Upvoted for changing my mind on how exactly to do this, and discussing the promising solutions!
(Also, somebody doing “shoulder John” with me at EAG, helped turn me away from my bad ideas and work on learning the key problems in more depth. That plus a random meeting with Yudkowsky. TLDR: my research ideas were actually research topics, instead of ideas.)
One possible failure mode I can imagine with this approach:
Suppose some important part of the conventional wisdom among you and/or your collaborators is wrong. It is likely that this flaw, if it exists, becomes more difficult for a researcher to discover if they have already heard a plausible-sounding explanation for the discrepancy. So by providing an “accelerated” path for new alignment researchers, you may reduce the likelihood that the error will be discovered.
This risk may be justifiable if enough smart researchers continue to work towards an understanding of alignment without taking this “accelerated track”. But my own observations in the context of high-prestige internships suggest that programs like this will be seen as a “fast track” to success in the field, and the most talented students will compete for entry.
It sounds like you are picturing an implementation which is not actually what I’d recommend.
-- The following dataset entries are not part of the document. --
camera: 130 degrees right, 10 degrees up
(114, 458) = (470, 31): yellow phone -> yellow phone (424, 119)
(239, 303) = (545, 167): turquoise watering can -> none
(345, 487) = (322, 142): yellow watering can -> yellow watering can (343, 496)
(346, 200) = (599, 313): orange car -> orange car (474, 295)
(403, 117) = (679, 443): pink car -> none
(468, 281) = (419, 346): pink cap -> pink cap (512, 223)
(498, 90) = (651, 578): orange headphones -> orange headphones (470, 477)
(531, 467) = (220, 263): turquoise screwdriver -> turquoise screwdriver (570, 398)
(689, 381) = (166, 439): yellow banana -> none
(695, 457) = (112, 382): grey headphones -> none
I believe this comment already responds to basically the same concern, but let me know if you’re saying something not covered by that.
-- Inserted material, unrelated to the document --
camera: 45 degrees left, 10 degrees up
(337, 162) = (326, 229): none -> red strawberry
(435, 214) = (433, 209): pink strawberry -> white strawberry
Nope, that pretty much covers it
I would love to see you say why you consider these bad ideas. Obvious such AI’s could be unaligned themselves or is it more along the lines of these assistants needing a complete model of human values to be truly useful?
John’s Why Not Just… sequence is a series of somewhat rough takes on a few of them. (though I think many of them are not written up super comprehensively)
This is true in every field and is very difficult to systemize apparently. Perhaps a highly unstable social state to have people changing directions or thinking/speaking super honestly often.
How could one succeed where so few have?
About 5 years to learn the mindset, frequent discussion with peers in a shared culture, less frequent interaction and feedback from experienced mentors. May as well talk about “building an AI alignment department.”
They are, at at least a dozen universities and research centers.
There does seem to be a sizeable amount of broken-record type repetition on this topic. Though the phenomena occurs in all advanced fields with public attention.